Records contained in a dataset
-*-*-

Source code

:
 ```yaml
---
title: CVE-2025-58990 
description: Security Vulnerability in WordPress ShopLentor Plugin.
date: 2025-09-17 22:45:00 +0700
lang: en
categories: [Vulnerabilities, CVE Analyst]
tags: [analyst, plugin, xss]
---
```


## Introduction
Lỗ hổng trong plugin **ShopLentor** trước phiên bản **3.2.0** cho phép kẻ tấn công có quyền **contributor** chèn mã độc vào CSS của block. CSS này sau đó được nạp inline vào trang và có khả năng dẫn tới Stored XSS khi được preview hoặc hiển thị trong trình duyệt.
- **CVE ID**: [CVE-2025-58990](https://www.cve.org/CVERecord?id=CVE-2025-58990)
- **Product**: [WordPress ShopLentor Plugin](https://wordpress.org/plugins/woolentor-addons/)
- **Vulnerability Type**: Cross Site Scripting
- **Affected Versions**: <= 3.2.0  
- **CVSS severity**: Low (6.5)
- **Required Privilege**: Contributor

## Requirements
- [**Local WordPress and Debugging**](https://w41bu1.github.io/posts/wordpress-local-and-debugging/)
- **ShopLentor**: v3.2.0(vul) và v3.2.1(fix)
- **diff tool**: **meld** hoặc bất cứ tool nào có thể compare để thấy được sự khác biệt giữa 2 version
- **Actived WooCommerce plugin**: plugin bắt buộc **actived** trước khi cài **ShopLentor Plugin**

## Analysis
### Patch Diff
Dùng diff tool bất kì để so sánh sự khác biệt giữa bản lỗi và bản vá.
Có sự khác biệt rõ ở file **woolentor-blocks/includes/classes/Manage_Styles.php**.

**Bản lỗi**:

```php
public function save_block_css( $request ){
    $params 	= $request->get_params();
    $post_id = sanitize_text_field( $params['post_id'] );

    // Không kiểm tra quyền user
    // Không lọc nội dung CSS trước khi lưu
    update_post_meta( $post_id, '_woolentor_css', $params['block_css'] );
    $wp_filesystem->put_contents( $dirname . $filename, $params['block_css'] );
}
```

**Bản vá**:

-*-*-

» **Task to carry out**
Go through the data and show each line that holds "quyền".

» **Answer section**
Lỗ hổng trong plugin **ShopLentor** trước phiên bản **3.2.0** cho phép kẻ tấn công có quyền **contributor** chèn mã độc vào CSS của block. CSS này sau đó được nạp inline vào trang và có khả năng dẫn tới Stored XSS khi được preview hoặc hiển thị trong trình duyệt.
    // Không kiểm tra quyền user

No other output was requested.